=== Data supplied ===
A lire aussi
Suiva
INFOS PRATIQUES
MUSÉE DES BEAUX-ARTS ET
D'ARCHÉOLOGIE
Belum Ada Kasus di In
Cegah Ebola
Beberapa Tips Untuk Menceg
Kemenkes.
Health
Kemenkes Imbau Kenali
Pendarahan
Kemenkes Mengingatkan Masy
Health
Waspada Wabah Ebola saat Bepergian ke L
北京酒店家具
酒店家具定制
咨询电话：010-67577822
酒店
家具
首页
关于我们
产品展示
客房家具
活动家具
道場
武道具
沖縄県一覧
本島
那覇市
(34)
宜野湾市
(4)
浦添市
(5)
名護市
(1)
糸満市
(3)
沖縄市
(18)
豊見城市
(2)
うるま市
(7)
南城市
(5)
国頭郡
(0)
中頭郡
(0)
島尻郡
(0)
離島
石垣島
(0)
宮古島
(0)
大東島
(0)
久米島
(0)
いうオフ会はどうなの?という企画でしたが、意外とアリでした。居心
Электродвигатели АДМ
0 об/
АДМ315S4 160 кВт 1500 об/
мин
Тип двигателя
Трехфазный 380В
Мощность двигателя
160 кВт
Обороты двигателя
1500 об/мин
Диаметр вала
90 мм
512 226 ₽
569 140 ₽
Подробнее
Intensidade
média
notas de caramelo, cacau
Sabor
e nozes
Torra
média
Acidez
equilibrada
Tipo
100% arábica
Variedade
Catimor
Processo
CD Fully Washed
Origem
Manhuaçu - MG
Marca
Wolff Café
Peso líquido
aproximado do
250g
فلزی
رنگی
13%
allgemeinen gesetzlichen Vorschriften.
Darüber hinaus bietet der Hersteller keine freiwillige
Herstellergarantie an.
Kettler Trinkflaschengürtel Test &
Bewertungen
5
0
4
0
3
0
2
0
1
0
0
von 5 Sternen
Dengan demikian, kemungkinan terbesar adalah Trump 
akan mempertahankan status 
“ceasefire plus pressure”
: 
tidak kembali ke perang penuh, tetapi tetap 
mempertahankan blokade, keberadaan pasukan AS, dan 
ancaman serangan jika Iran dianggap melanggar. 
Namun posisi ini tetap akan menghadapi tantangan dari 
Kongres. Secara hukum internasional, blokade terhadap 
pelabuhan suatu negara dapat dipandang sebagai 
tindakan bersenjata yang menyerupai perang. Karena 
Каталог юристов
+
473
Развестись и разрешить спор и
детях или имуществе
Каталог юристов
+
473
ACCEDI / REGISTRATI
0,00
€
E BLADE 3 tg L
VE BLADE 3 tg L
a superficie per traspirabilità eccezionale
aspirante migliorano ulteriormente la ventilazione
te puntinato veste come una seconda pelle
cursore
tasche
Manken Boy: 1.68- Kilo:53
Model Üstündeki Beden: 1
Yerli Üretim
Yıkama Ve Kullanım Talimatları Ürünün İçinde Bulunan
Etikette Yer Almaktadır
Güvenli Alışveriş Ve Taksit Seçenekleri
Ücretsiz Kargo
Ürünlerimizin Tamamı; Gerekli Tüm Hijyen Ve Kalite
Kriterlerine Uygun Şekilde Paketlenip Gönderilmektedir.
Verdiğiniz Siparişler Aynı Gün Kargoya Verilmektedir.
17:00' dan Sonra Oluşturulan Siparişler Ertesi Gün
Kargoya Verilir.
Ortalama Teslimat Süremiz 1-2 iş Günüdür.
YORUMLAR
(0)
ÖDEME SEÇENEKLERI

=== What you have to do ===
Your response should be each line that includes the word "Kargoya", copied from the records.

=== Response below ===
Verdiğiniz Siparişler Aynı Gün Kargoya Verilmektedir.
Kargoya Verilir.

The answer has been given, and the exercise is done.